The request
Update all of the material below, changing "layout element" to "page element" wherever it occurs and leaving everything else as it is. Omit the pictures from your answer.

Provided data
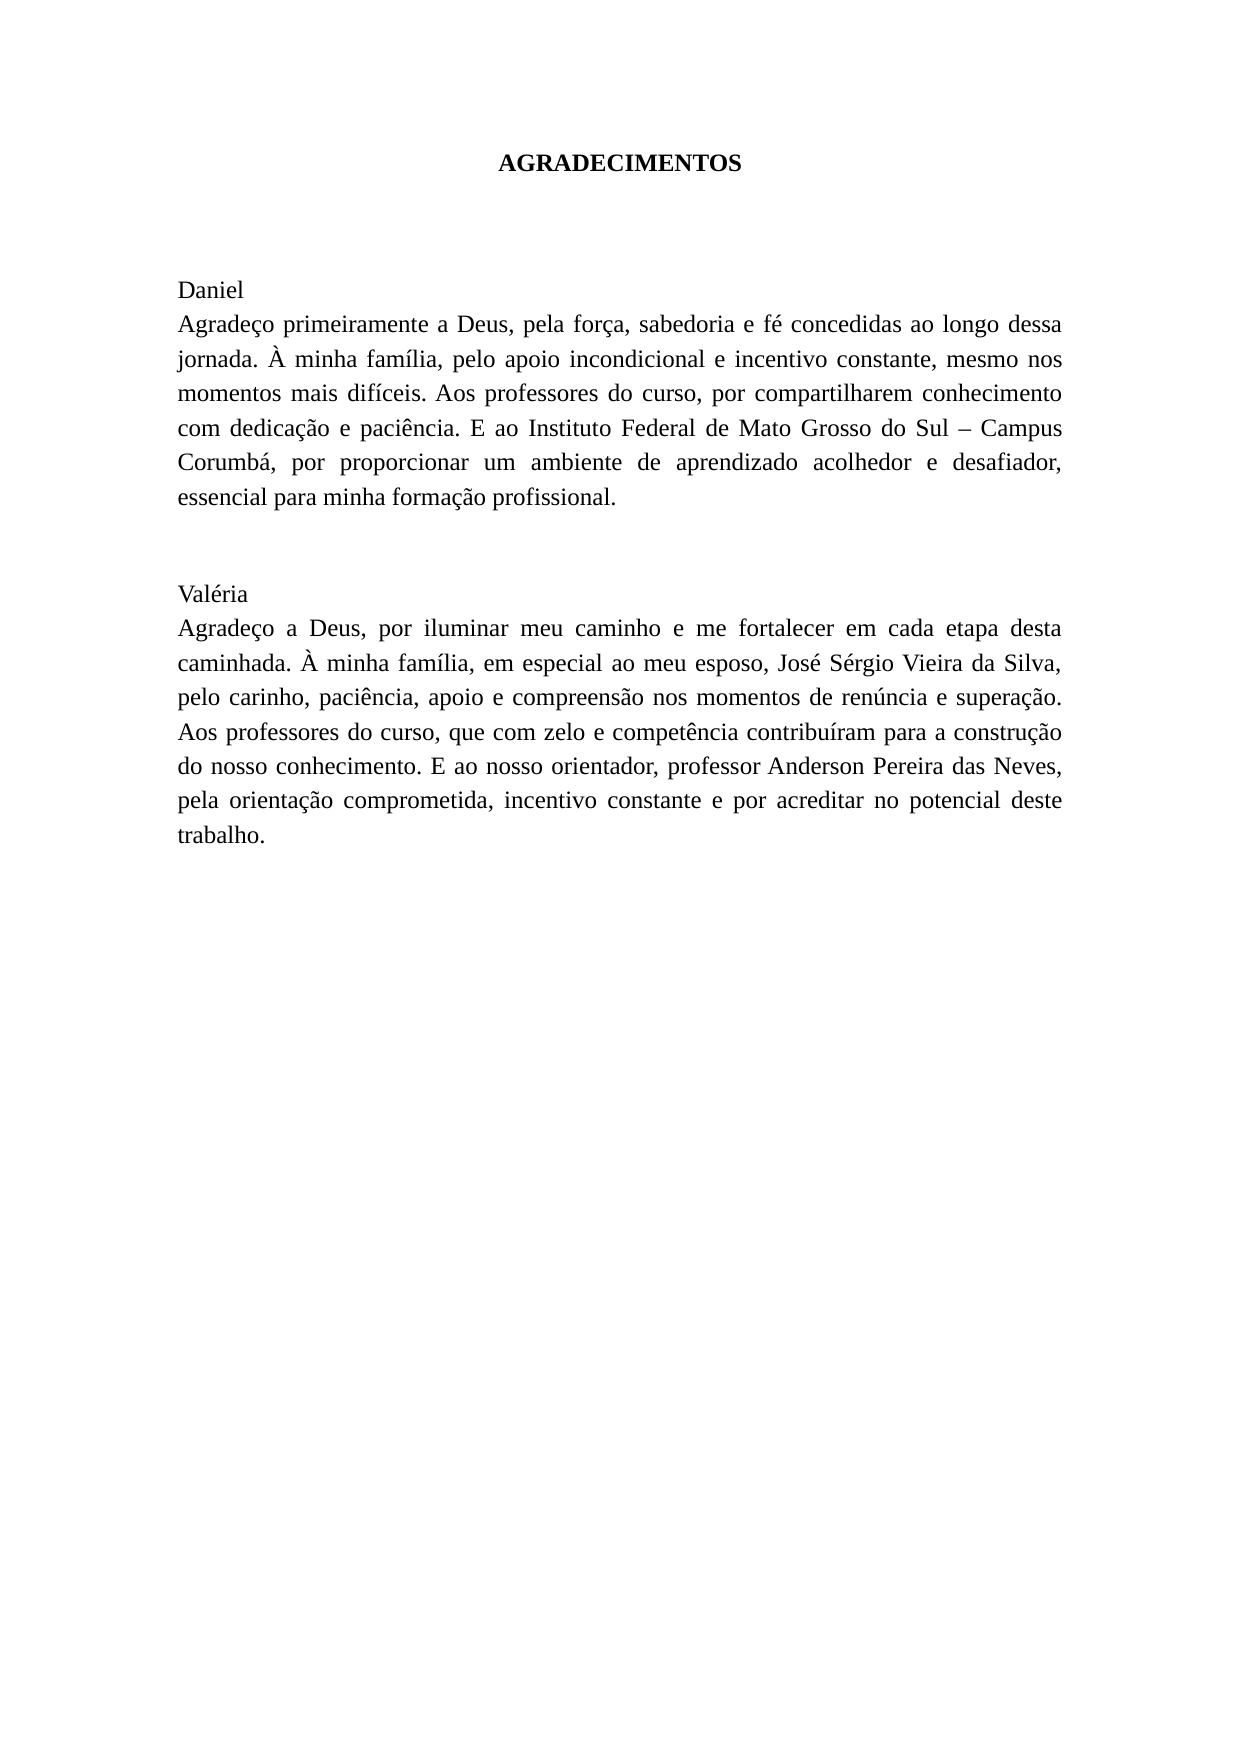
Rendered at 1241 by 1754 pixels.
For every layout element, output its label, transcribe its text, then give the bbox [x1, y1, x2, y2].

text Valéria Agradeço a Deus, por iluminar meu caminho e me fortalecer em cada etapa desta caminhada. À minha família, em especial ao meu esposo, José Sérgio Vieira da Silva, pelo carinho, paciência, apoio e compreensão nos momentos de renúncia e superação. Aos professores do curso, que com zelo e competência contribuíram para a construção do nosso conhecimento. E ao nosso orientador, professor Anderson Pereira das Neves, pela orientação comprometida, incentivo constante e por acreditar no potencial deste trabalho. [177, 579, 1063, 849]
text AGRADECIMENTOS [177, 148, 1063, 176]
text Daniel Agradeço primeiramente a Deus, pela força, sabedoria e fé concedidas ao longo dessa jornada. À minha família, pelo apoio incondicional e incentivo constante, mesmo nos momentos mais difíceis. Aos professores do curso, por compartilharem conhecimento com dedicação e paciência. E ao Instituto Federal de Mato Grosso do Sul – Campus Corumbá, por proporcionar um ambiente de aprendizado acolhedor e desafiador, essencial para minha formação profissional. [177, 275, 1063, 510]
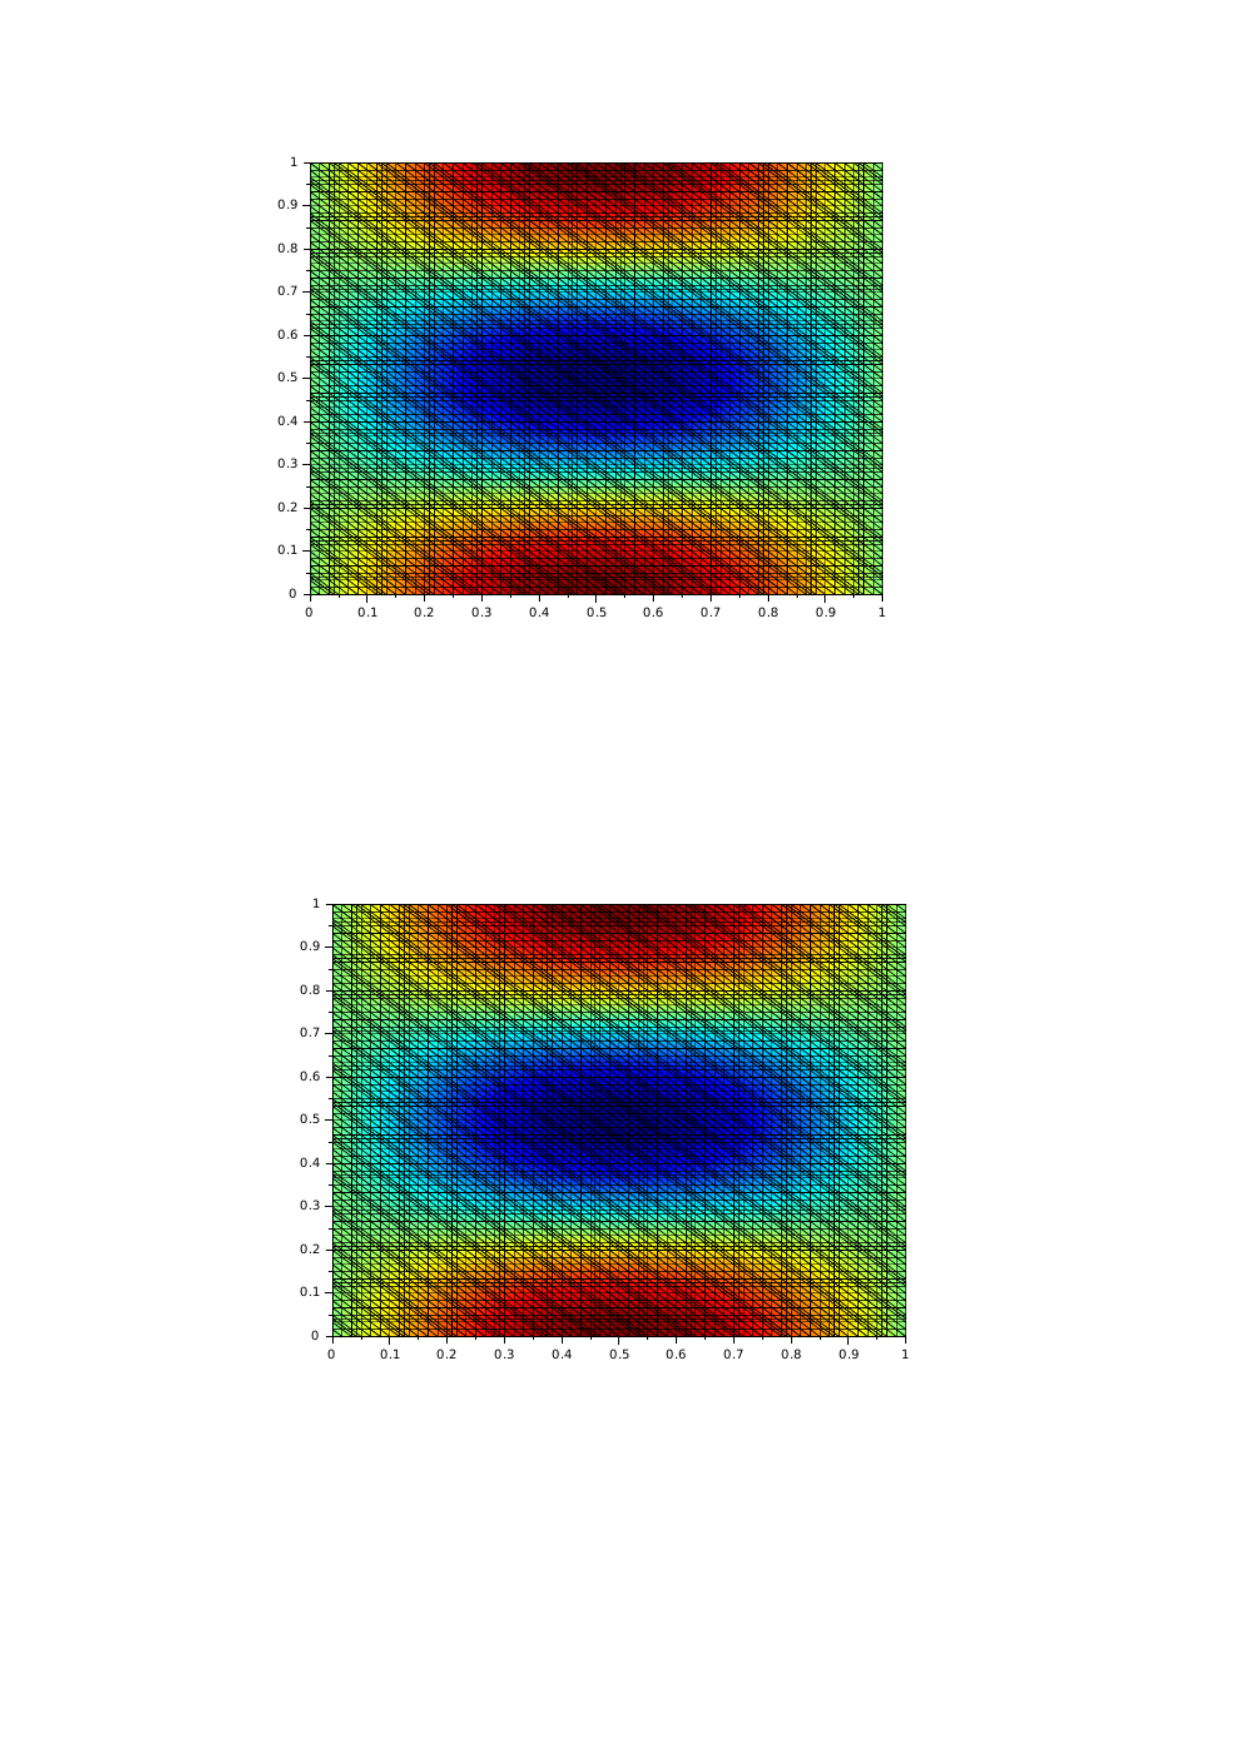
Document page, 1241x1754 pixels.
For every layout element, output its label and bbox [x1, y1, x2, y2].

Exercise answer
Rendered at 1241 by 1754 pixels.
For every page element, output its label, transcribe its text, then give the bbox [x1, y1, x2, y2].

text Valéria Agradeço a Deus, por iluminar meu caminho e me fortalecer em cada etapa desta caminhada. À minha família, em especial ao meu esposo, José Sérgio Vieira da Silva, pelo carinho, paciência, apoio e compreensão nos momentos de renúncia e superação. Aos professores do curso, que com zelo e competência contribuíram para a construção do nosso conhecimento. E ao nosso orientador, professor Anderson Pereira das Neves, pela orientação comprometida, incentivo constante e por acreditar no potencial deste trabalho. [177, 579, 1063, 849]
text AGRADECIMENTOS [177, 148, 1063, 176]
text Daniel Agradeço primeiramente a Deus, pela força, sabedoria e fé concedidas ao longo dessa jornada. À minha família, pelo apoio incondicional e incentivo constante, mesmo nos momentos mais difíceis. Aos professores do curso, por compartilharem conhecimento com dedicação e paciência. E ao Instituto Federal de Mato Grosso do Sul – Campus Corumbá, por proporcionar um ambiente de aprendizado acolhedor e desafiador, essencial para minha formação profissional. [177, 275, 1063, 510]
Document page, 1241x1754 pixels.
For every page element, output its label and bbox [x1, y1, x2, y2].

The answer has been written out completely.